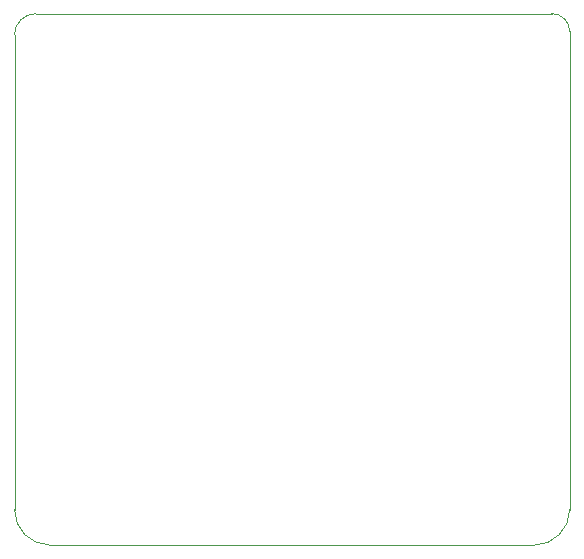
<source format=gm1>
%TF.GenerationSoftware,KiCad,Pcbnew,7.0.5-0*%
%TF.CreationDate,2024-02-18T18:21:39-05:00*%
%TF.ProjectId,BITSv5,42495453-7635-42e6-9b69-6361645f7063,2*%
%TF.SameCoordinates,Original*%
%TF.FileFunction,Profile,NP*%
%FSLAX46Y46*%
G04 Gerber Fmt 4.6, Leading zero omitted, Abs format (unit mm)*
G04 Created by KiCad (PCBNEW 7.0.5-0) date 2024-02-18 18:21:39*
%MOMM*%
%LPD*%
G01*
G04 APERTURE LIST*
%TA.AperFunction,Profile*%
%ADD10C,0.100000*%
%TD*%
G04 APERTURE END LIST*
D10*
X152200000Y-43700000D02*
G75*
G03*
X150700000Y-42200000I-1500000J0D01*
G01*
X107000000Y-42200000D02*
X150700000Y-42200000D01*
X105200000Y-84200000D02*
X105200000Y-44000000D01*
X149200000Y-87200000D02*
G75*
G03*
X152200000Y-84200000I0J3000000D01*
G01*
X152200000Y-84200000D02*
X152200000Y-43700000D01*
X149200000Y-87200000D02*
X108200000Y-87200000D01*
X105200000Y-84200000D02*
G75*
G03*
X108200000Y-87200000I3000000J0D01*
G01*
X107000000Y-42200000D02*
G75*
G03*
X105200000Y-44000000I0J-1800000D01*
G01*
M02*

</source>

◆ EXERCISE INSTRUCTIONS ◆
Send back the entries above exactly. Skip the images.

◆ TASK ANSWER ◆
<source format=gm1>
%TF.GenerationSoftware,KiCad,Pcbnew,7.0.5-0*%
%TF.CreationDate,2024-02-18T18:21:39-05:00*%
%TF.ProjectId,BITSv5,42495453-7635-42e6-9b69-6361645f7063,2*%
%TF.SameCoordinates,Original*%
%TF.FileFunction,Profile,NP*%
%FSLAX46Y46*%
G04 Gerber Fmt 4.6, Leading zero omitted, Abs format (unit mm)*
G04 Created by KiCad (PCBNEW 7.0.5-0) date 2024-02-18 18:21:39*
%MOMM*%
%LPD*%
G01*
G04 APERTURE LIST*
%TA.AperFunction,Profile*%
%ADD10C,0.100000*%
%TD*%
G04 APERTURE END LIST*
D10*
X152200000Y-43700000D02*
G75*
G03*
X150700000Y-42200000I-1500000J0D01*
G01*
X107000000Y-42200000D02*
X150700000Y-42200000D01*
X105200000Y-84200000D02*
X105200000Y-44000000D01*
X149200000Y-87200000D02*
G75*
G03*
X152200000Y-84200000I0J3000000D01*
G01*
X152200000Y-84200000D02*
X152200000Y-43700000D01*
X149200000Y-87200000D02*
X108200000Y-87200000D01*
X105200000Y-84200000D02*
G75*
G03*
X108200000Y-87200000I3000000J0D01*
G01*
X107000000Y-42200000D02*
G75*
G03*
X105200000Y-44000000I0J-1800000D01*
G01*
M02*

</source>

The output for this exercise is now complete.